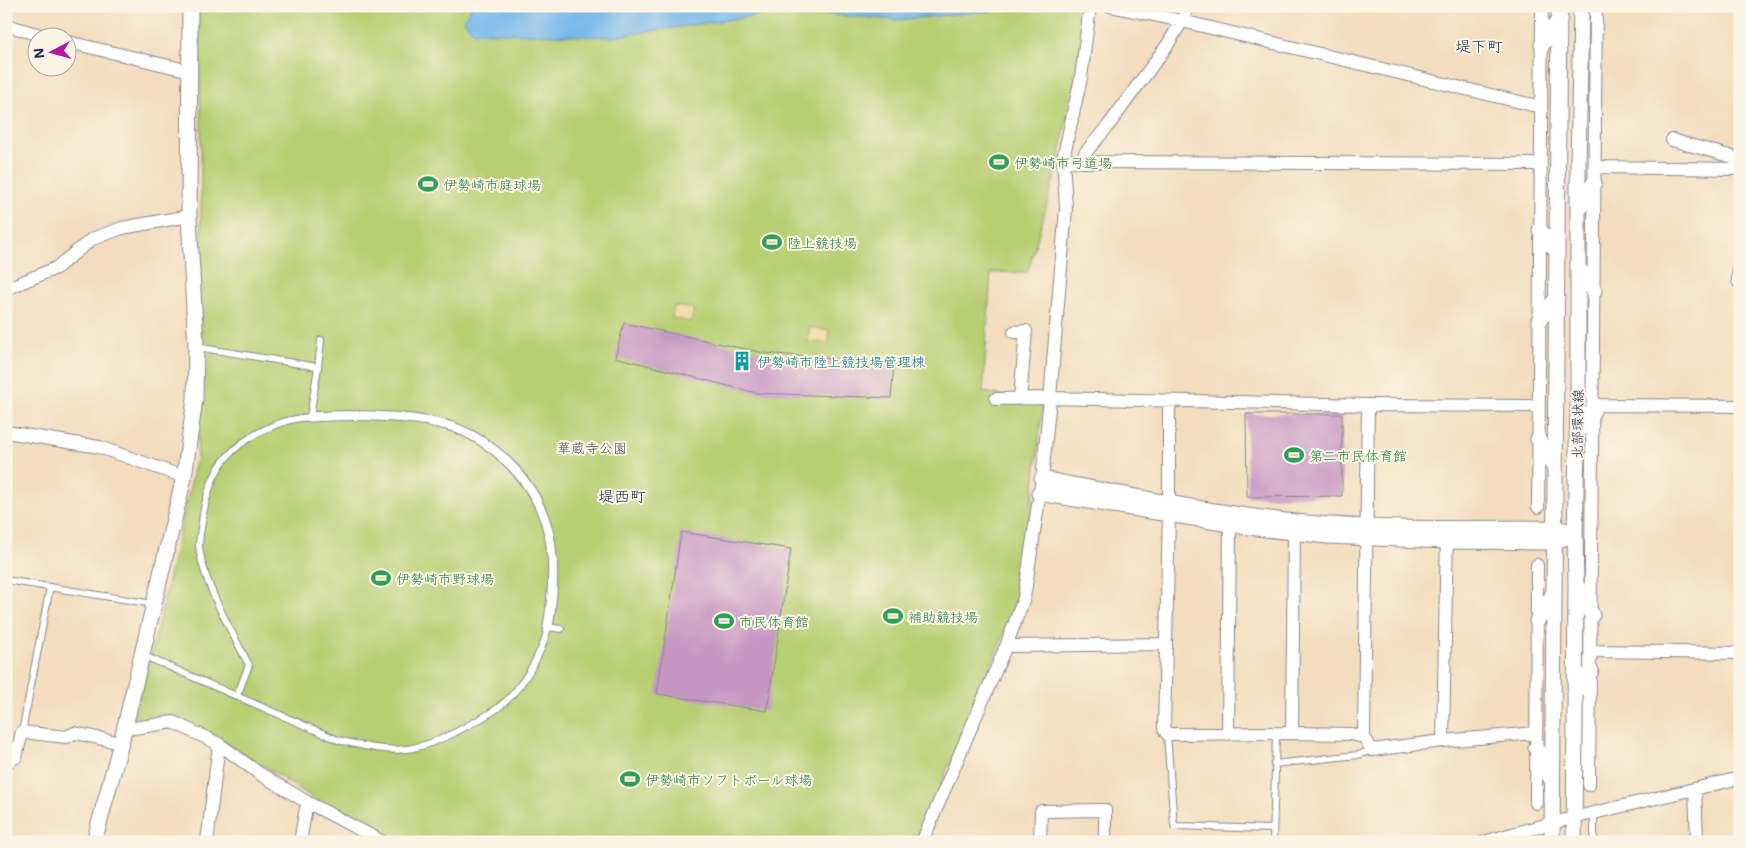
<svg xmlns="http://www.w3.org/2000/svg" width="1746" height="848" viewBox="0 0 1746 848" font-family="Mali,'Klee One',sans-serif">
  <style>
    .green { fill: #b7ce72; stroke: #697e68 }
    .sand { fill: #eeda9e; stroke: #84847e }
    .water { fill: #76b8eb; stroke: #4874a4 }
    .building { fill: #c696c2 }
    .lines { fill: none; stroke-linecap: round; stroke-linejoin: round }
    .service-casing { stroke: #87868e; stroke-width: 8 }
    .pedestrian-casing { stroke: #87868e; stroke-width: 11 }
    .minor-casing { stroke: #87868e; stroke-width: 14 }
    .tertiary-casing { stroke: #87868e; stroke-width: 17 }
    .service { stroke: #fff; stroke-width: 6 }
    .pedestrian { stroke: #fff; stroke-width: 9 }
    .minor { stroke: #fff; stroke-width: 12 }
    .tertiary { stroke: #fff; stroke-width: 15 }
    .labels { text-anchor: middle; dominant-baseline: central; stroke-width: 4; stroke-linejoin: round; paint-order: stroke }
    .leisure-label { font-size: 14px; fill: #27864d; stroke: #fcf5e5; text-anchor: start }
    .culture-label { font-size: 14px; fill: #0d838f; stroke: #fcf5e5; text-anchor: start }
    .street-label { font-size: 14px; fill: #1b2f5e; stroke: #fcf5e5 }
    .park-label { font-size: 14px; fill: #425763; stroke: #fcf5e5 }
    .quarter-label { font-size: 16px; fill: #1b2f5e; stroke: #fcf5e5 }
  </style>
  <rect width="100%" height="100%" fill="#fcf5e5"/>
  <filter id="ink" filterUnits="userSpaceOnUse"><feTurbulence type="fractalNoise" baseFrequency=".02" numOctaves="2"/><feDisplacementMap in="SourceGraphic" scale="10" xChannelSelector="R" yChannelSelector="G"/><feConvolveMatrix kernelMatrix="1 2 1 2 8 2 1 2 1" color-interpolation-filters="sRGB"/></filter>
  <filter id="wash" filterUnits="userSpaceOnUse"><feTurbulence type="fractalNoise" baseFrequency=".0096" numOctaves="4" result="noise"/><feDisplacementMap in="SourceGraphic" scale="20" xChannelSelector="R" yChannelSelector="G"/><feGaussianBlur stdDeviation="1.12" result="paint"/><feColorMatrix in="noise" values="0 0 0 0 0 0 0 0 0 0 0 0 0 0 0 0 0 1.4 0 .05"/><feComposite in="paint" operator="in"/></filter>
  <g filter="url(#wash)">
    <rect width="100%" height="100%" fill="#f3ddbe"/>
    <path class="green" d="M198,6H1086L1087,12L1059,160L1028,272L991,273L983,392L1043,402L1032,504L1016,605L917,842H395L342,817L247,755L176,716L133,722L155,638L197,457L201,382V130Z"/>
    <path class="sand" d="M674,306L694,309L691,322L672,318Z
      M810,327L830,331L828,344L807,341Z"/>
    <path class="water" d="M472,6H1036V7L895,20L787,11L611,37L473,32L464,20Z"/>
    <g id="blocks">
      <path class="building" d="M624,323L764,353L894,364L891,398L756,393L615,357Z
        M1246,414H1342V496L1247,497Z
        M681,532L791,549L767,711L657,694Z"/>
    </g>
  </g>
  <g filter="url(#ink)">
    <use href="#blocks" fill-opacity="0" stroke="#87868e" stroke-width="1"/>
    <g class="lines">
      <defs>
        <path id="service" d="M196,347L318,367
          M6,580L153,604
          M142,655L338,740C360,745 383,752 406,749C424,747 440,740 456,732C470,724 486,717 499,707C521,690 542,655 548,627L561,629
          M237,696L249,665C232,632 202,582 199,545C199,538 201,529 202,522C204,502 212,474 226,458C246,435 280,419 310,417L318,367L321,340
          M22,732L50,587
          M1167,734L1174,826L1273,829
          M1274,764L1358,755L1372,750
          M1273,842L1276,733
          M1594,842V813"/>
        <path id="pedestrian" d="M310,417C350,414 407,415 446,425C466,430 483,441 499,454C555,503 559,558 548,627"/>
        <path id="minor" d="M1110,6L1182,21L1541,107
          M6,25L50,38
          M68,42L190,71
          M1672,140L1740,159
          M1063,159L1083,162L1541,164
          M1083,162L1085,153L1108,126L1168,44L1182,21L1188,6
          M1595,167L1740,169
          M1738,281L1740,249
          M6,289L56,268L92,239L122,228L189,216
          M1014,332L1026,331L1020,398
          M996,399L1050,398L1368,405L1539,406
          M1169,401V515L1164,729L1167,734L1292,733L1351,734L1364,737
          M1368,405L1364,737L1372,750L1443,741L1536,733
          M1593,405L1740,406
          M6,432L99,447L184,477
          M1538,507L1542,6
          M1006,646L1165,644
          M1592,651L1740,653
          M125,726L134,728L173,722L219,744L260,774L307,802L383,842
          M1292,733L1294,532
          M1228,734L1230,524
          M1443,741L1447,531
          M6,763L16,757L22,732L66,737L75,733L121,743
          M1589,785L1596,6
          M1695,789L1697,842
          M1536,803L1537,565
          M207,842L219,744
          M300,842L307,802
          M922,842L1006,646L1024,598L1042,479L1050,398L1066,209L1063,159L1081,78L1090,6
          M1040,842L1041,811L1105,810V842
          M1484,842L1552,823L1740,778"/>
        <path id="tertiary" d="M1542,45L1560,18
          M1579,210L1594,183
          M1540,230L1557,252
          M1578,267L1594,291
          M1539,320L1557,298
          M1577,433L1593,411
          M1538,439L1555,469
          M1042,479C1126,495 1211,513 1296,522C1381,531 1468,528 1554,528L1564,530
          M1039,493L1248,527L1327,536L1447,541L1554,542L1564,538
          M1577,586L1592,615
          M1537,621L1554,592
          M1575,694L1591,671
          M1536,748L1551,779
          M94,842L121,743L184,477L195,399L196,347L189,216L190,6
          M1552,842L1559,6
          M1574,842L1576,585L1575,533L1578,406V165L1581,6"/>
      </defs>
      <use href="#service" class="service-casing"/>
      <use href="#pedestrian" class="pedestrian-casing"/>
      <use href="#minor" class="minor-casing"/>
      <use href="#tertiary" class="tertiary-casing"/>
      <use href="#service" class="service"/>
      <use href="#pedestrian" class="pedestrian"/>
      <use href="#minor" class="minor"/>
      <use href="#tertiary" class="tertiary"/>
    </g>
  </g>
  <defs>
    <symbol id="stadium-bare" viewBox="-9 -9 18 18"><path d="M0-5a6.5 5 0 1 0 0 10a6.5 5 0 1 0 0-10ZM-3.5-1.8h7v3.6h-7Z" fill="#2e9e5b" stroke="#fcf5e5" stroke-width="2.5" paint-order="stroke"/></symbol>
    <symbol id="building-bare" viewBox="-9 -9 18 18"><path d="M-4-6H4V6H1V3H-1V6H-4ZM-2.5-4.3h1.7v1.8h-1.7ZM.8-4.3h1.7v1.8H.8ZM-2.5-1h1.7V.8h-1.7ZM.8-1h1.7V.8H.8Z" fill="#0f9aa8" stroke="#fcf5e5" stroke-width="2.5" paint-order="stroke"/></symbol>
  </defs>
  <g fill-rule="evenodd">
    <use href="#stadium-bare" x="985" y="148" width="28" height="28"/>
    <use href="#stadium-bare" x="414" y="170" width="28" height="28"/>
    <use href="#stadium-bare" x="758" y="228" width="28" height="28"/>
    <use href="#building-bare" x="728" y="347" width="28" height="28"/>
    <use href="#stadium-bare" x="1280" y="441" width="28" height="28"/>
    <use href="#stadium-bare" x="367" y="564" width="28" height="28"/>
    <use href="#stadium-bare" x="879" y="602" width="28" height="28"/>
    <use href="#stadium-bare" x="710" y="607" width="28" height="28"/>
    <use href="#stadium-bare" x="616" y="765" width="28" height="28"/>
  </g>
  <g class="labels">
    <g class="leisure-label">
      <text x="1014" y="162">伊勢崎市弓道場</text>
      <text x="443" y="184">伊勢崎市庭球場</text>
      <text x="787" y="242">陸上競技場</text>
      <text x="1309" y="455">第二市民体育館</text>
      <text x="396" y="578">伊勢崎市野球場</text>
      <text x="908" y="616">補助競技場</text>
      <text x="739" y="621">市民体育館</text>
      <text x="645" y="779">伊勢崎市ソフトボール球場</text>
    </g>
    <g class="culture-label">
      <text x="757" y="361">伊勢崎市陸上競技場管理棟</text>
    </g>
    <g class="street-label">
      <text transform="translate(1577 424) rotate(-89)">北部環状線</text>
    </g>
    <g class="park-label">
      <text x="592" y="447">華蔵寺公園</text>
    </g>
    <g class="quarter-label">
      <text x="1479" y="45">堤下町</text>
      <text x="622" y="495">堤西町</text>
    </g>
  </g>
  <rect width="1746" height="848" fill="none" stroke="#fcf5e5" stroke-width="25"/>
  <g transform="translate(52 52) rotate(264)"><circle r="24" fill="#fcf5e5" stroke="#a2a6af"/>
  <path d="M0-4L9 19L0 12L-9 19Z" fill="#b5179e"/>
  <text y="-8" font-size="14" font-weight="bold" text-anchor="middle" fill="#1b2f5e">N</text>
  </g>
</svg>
-----
For each line in the data above that contains the string "userSpaceOnUse", extract the line.

  <filter id="ink" filterUnits="userSpaceOnUse"><feTurbulence type="fractalNoise" baseFrequency=".02" numOctaves="2"/><feDisplacementMap in="SourceGraphic" scale="10" xChannelSelector="R" yChannelSelector="G"/><feConvolveMatrix kernelMatrix="1 2 1 2 8 2 1 2 1" color-interpolation-filters="sRGB"/></filter>
  <filter id="wash" filterUnits="userSpaceOnUse"><feTurbulence type="fractalNoise" baseFrequency=".0096" numOctaves="4" result="noise"/><feDisplacementMap in="SourceGraphic" scale="20" xChannelSelector="R" yChannelSelector="G"/><feGaussianBlur stdDeviation="1.12" result="paint"/><feColorMatrix in="noise" values="0 0 0 0 0 0 0 0 0 0 0 0 0 0 0 0 0 1.4 0 .05"/><feComposite in="paint" operator="in"/></filter>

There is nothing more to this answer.